Women and adolescents at risk as essential medicines vanish in northern Kenya
The findings show sharp declines in access to family planning products, maternal health medicines, HIV/Aids treatments, and STI drugs across Isiolo, Marsabit, and Mandera counties between 2022 and 2025.
What you need to know:
- An estimated 456,000 women annually relied on USAid-funded maternal and newborn health services alone.
- When the funding collapsed in early 2025, Kenya's public sector was left without an immediate replacement.
Vulnerable communities, especially women and adolescents, risk losing access to potentially life-saving health services as the availability of essential sexual and reproductive health medicines collapses across three northern Kenyan counties, new research has found.
The findings, released by the Solutions for Supporting Healthy Adolescents and Rights Protection (SHARP) Project and funded by the European Union, show sharp declines in access to family planning products, maternal health medicines, HIV/Aids treatments, and STI drugs across Isiolo, Marsabit, and Mandera counties between 2022 and 2025.
The research was conducted by Health Action International and its in-country partner, the Access to Medicines Platform Kenya, which assessed the availability, affordability, and frequency of stockouts for 50 commodities.
The findings showed that public facilities experienced stockouts lasting up to seven months, a situation largely attributed to the dismantling of the United States Agency for International Development (USAid).
"The worsening situation between 2022 and 2025 appears linked to the shockwaves caused by the dismantling of USAid, which has left a vacuum in the supply chain and budget for commodities that the public sector in Kenya has been unable to fill," read the report.
During the same period, USAid committed approximately $2.5 billion (Sh32 billion) in foreign assistance to Kenya, with 80 per cent allocated to health-related programmes.
That support underpinned commodity procurement, health workforce costs, and reproductive health services across the country.
An estimated 456,000 women annually relied on USAid-funded maternal and newborn health services alone. When the funding collapsed in early 2025, Kenya's public sector was left without an immediate replacement.
Meanwhile, county health authorities reported stockouts across HIV products, tuberculosis and Prevention of Mother-to-Child Transmission of HIV drugs, nutrition supplements, laboratory test kits, and contraceptives.
The declines are most acute in the public sector, which serves the poorest and most remote communities. In Isiolo, the availability of male condoms and select oral contraceptives in public facilities fell from over 80 per cent in 2022 to 38.5 per cent in 2025. Magnesium sulphate, used to manage eclampsia and pre-eclampsia, dropped from 35.7 per cent to 15.4 per cent. Stockouts of benzathine benzylpenicillin and ceftriaxone, both critical for STI treatment, lasted up to 218 days in some facilities.
In Mandera, the public sector recorded a near-total absence of HIV/Aids commodities by 2025. Availability of PrEP, a preventive HIV medicine, stood at just 5.7 per cent —a marginal increase from 3.7 per cent in 2022 — while most other commodities surveyed were entirely unavailable.

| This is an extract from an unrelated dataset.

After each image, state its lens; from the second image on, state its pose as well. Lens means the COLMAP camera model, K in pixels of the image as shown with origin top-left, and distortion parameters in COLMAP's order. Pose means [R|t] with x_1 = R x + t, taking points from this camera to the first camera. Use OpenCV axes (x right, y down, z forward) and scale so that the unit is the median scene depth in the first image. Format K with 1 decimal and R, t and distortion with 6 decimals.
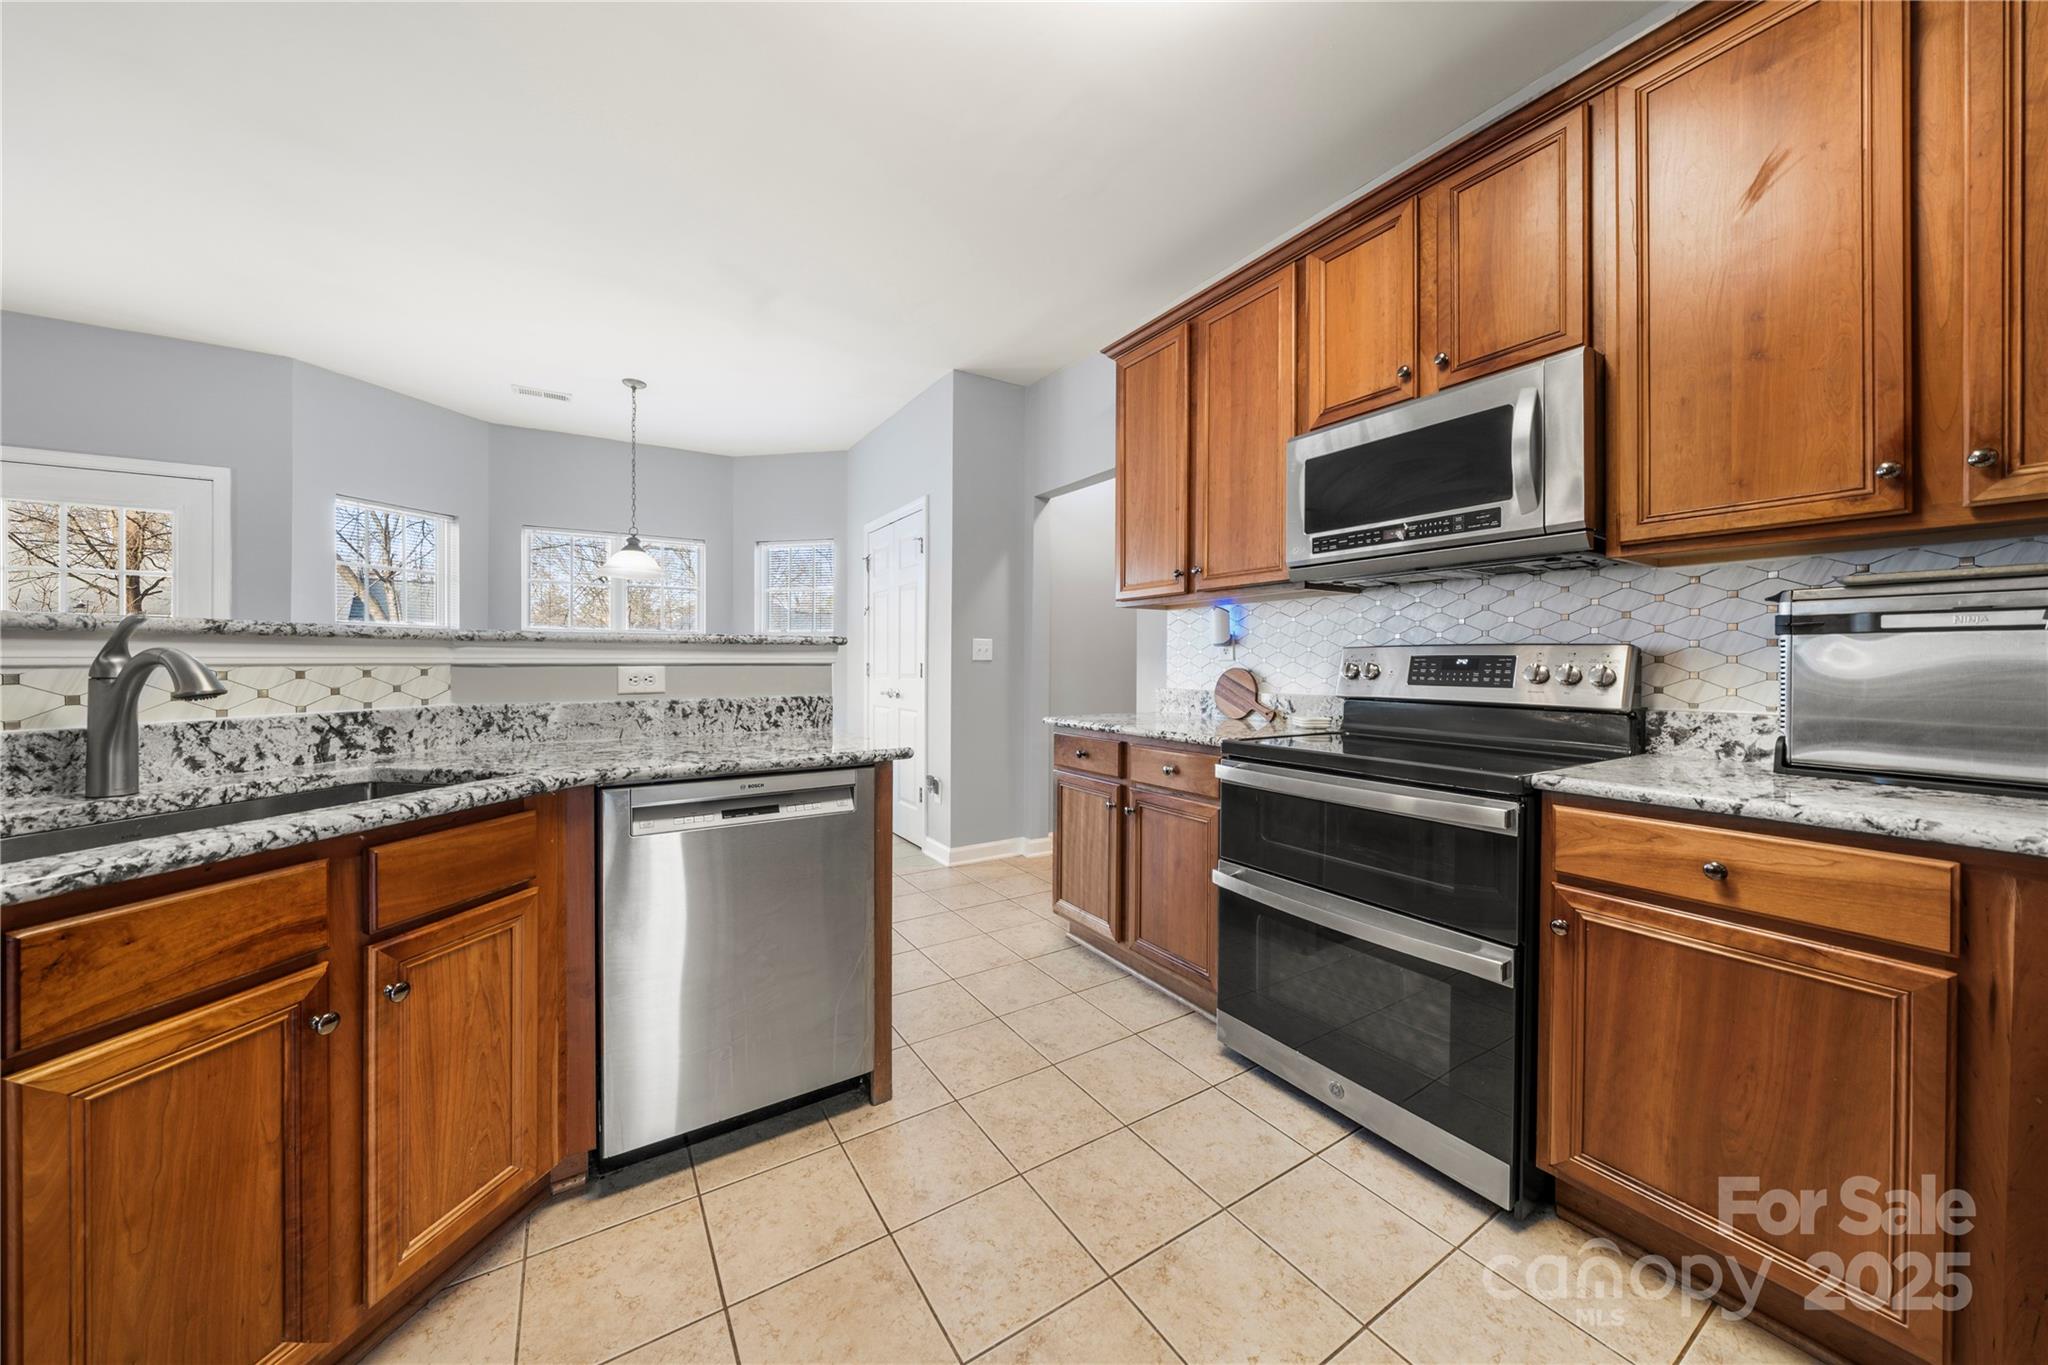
lens RADIAL K [[706.4, 0, 1022.4], [0, 706.4, 667.8], [0, 0, 1]] dist [-0.005822, 0.000369]
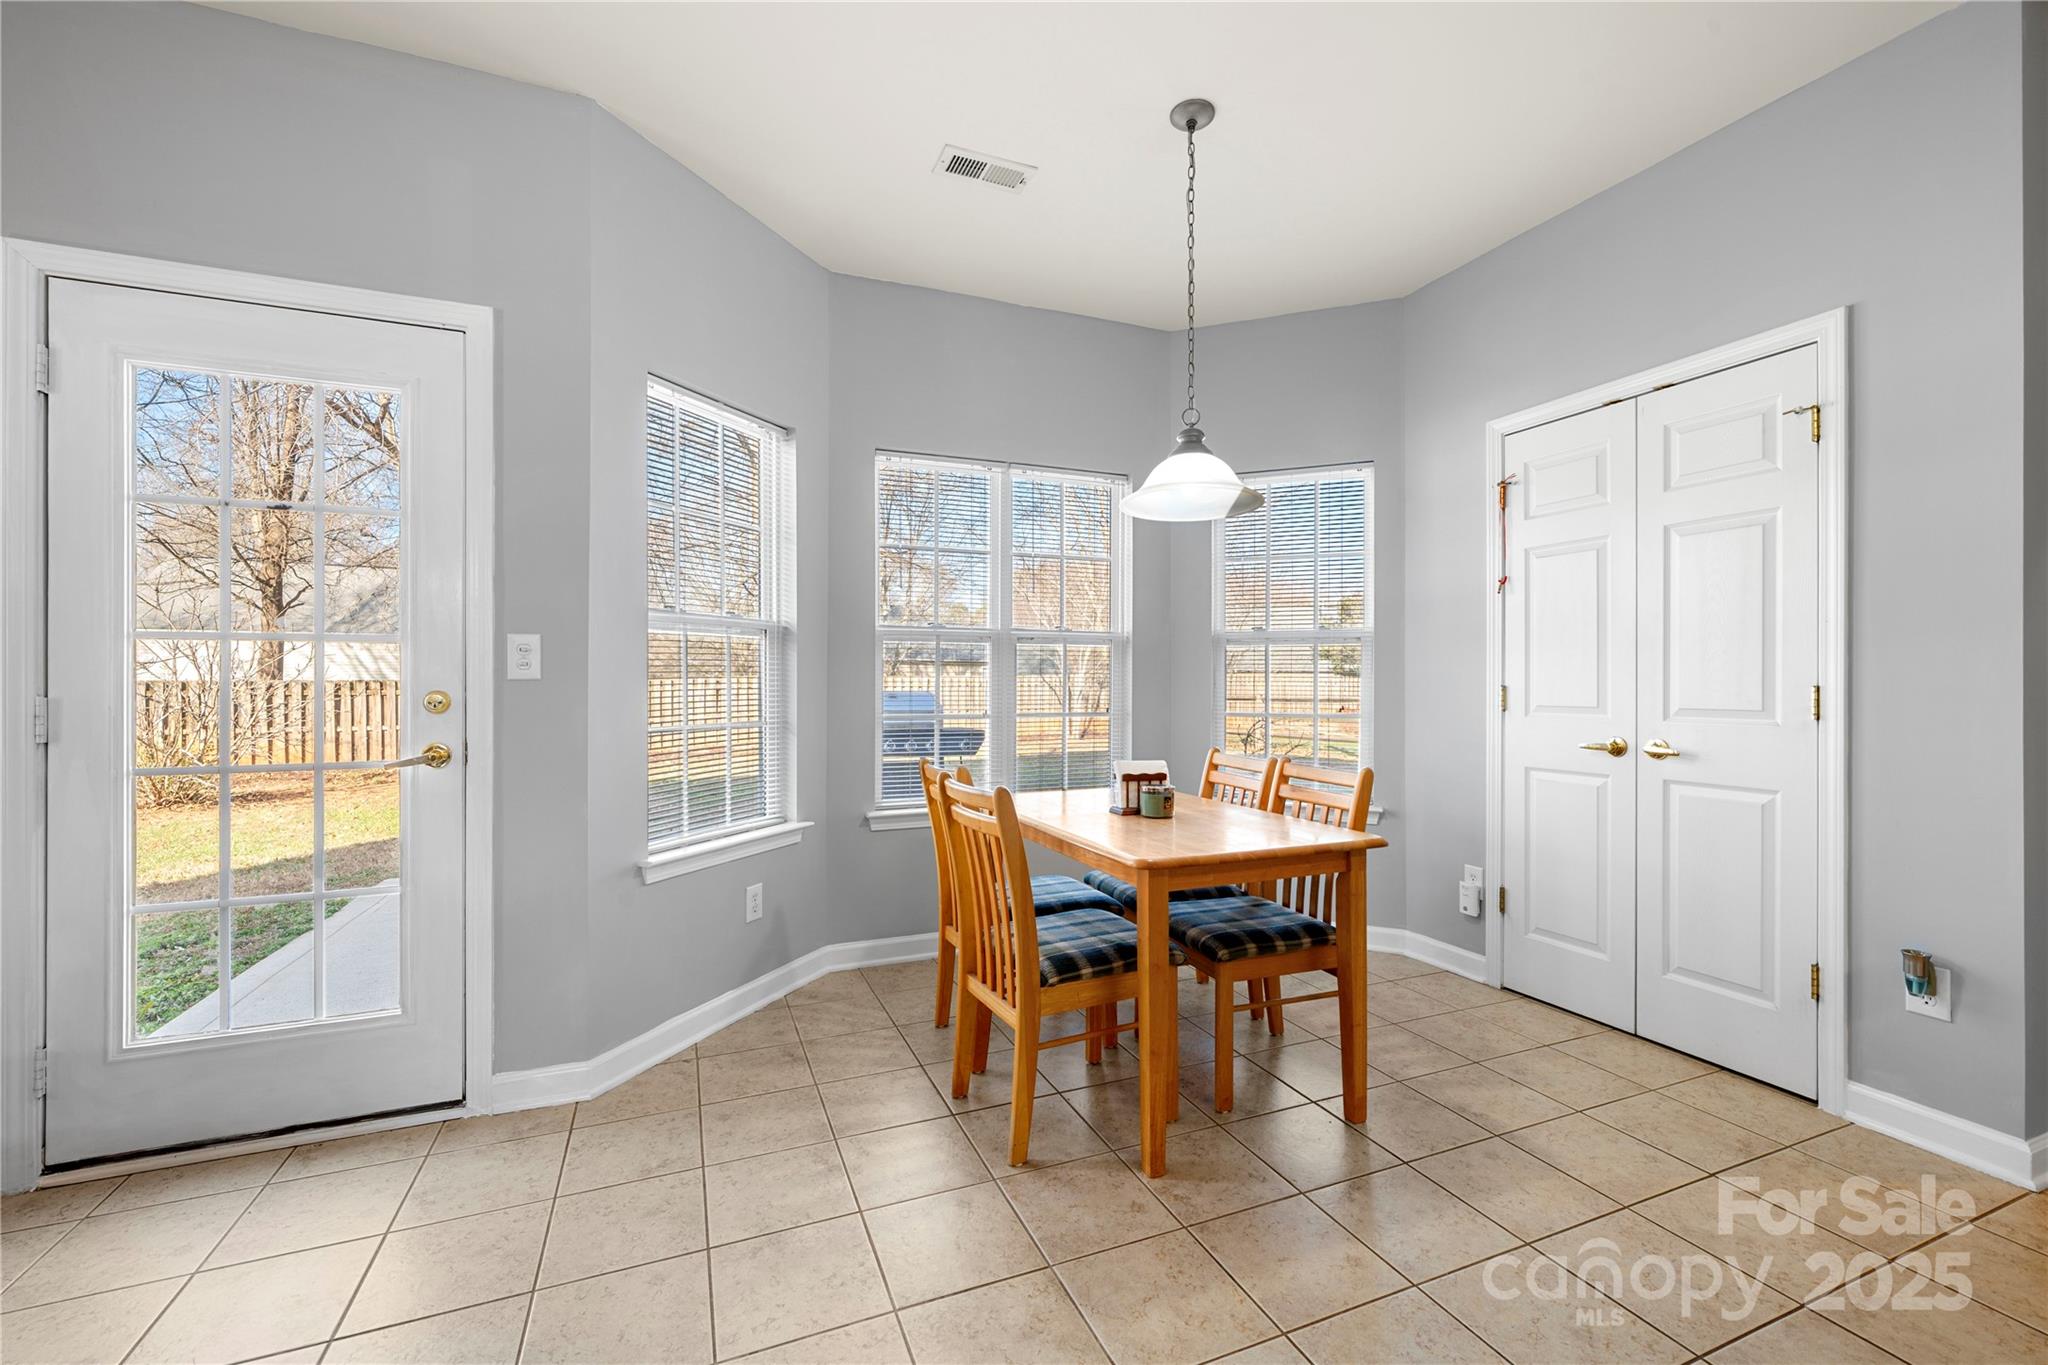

In Marsabit, oxytocin, the primary medicine for preventing postpartum hemorrhage, was available in only 14.3 per cent of public facilities, down from 51.9 per cent three years earlier.
Meanwhile, a parallel study conducted in Zambia, using the same methodology across public, private, and faith-based facilities, found a more mixed picture. Zambia recorded modest gains in maternal health commodity availability and fewer stockouts overall, with more products meeting the World Health Organization's (WHO) recommended threshold of 80 per cent availability. Access to STI treatments remained disrupted, however, and HIV/Aids commodity availability was well below the WHO target across most products surveyed.
Researchers attribute Zambia's comparatively cushioned position to a 30 per cent increase in domestic financing for medicines and medical supplies, which has partially offset the reduction in external support. The SHARP Project urges an urgent need for sustainable domestic health financing, while cautioning that without continued donor support in the interim, the gap is unlikely to close before further harm is done.